Transcribe the whole listing precisely, leaving nothing out.

▶ [INFORMATION PROVIDED]:
----------------------------------------
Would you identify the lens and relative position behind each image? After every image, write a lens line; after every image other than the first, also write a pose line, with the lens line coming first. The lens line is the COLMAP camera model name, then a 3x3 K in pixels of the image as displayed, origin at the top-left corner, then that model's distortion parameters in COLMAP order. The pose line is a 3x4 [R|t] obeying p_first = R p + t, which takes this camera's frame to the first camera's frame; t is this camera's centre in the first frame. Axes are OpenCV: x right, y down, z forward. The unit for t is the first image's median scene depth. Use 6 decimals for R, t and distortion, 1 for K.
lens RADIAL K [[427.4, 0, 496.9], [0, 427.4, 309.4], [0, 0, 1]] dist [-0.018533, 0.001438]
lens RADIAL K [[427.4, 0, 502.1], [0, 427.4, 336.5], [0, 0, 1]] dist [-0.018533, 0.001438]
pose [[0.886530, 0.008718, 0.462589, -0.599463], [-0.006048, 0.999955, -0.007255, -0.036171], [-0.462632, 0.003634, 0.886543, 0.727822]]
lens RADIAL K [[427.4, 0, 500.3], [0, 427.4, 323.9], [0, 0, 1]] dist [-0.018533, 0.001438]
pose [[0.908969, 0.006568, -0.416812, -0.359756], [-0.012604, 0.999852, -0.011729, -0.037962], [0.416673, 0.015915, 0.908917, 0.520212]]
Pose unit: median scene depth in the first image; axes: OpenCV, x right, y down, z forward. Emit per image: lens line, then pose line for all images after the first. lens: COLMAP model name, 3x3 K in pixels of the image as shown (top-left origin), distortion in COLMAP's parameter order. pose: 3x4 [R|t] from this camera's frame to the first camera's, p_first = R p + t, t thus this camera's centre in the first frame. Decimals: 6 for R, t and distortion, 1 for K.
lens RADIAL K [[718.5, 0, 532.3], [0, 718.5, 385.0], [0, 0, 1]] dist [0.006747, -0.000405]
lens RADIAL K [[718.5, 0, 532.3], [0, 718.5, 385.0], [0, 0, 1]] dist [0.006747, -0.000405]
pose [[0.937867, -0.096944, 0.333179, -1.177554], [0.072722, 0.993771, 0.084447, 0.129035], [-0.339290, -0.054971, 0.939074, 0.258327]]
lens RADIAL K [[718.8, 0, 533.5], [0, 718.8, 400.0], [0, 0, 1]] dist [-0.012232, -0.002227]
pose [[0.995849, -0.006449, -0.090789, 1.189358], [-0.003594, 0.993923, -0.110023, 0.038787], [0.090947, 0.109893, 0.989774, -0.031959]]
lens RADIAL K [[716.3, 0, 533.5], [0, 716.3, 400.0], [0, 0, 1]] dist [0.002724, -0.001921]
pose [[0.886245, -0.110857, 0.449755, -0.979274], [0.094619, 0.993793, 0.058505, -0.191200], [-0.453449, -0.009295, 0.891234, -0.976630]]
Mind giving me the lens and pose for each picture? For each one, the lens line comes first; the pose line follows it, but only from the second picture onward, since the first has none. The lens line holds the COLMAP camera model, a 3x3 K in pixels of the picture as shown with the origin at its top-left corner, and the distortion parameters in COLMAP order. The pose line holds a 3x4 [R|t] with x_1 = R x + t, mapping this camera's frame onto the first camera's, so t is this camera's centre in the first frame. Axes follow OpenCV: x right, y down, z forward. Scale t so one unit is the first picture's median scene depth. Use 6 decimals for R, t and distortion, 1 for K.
----------------------------------------
▶ [RESPONSE]:
Would you identify the lens and relative position behind each image? After every image, write a lens line; after every image other than the first, also write a pose line, with the lens line coming first. The lens line is the COLMAP camera model name, then a 3x3 K in pixels of the image as displayed, origin at the top-left corner, then that model's distortion parameters in COLMAP order. The pose line is a 3x4 [R|t] obeying p_first = R p + t, which takes this camera's frame to the first camera's frame; t is this camera's centre in the first frame. Axes are OpenCV: x right, y down, z forward. The unit for t is the first image's median scene depth. Use 6 decimals for R, t and distortion, 1 for K.
lens RADIAL K [[427.4, 0, 496.9], [0, 427.4, 309.4], [0, 0, 1]] dist [-0.018533, 0.001438]
lens RADIAL K [[427.4, 0, 502.1], [0, 427.4, 336.5], [0, 0, 1]] dist [-0.018533, 0.001438]
pose [[0.886530, 0.008718, 0.462589, -0.599463], [-0.006048, 0.999955, -0.007255, -0.036171], [-0.462632, 0.003634, 0.886543, 0.727822]]
lens RADIAL K [[427.4, 0, 500.3], [0, 427.4, 323.9], [0, 0, 1]] dist [-0.018533, 0.001438]
pose [[0.908969, 0.006568, -0.416812, -0.359756], [-0.012604, 0.999852, -0.011729, -0.037962], [0.416673, 0.015915, 0.908917, 0.520212]]
Pose unit: median scene depth in the first image; axes: OpenCV, x right, y down, z forward. Emit per image: lens line, then pose line for all images after the first. lens: COLMAP model name, 3x3 K in pixels of the image as shown (top-left origin), distortion in COLMAP's parameter order. pose: 3x4 [R|t] from this camera's frame to the first camera's, p_first = R p + t, t thus this camera's centre in the first frame. Decimals: 6 for R, t and distortion, 1 for K.
lens RADIAL K [[718.5, 0, 532.3], [0, 718.5, 385.0], [0, 0, 1]] dist [0.006747, -0.000405]
lens RADIAL K [[718.5, 0, 532.3], [0, 718.5, 385.0], [0, 0, 1]] dist [0.006747, -0.000405]
pose [[0.937867, -0.096944, 0.333179, -1.177554], [0.072722, 0.993771, 0.084447, 0.129035], [-0.339290, -0.054971, 0.939074, 0.258327]]
lens RADIAL K [[718.8, 0, 533.5], [0, 718.8, 400.0], [0, 0, 1]] dist [-0.012232, -0.002227]
pose [[0.995849, -0.006449, -0.090789, 1.189358], [-0.003594, 0.993923, -0.110023, 0.038787], [0.090947, 0.109893, 0.989774, -0.031959]]
lens RADIAL K [[716.3, 0, 533.5], [0, 716.3, 400.0], [0, 0, 1]] dist [0.002724, -0.001921]
pose [[0.886245, -0.110857, 0.449755, -0.979274], [0.094619, 0.993793, 0.058505, -0.191200], [-0.453449, -0.009295, 0.891234, -0.976630]]
Mind giving me the lens and pose for each picture? For each one, the lens line comes first; the pose line follows it, but only from the second picture onward, since the first has none. The lens line holds the COLMAP camera model, a 3x3 K in pixels of the picture as shown with the origin at its top-left corner, and the distortion parameters in COLMAP order. The pose line holds a 3x4 [R|t] with x_1 = R x + t, mapping this camera's frame onto the first camera's, so t is this camera's centre in the first frame. Axes follow OpenCV: x right, y down, z forward. Scale t so one unit is the first picture's median scene depth. Use 6 decimals for R, t and distortion, 1 for K.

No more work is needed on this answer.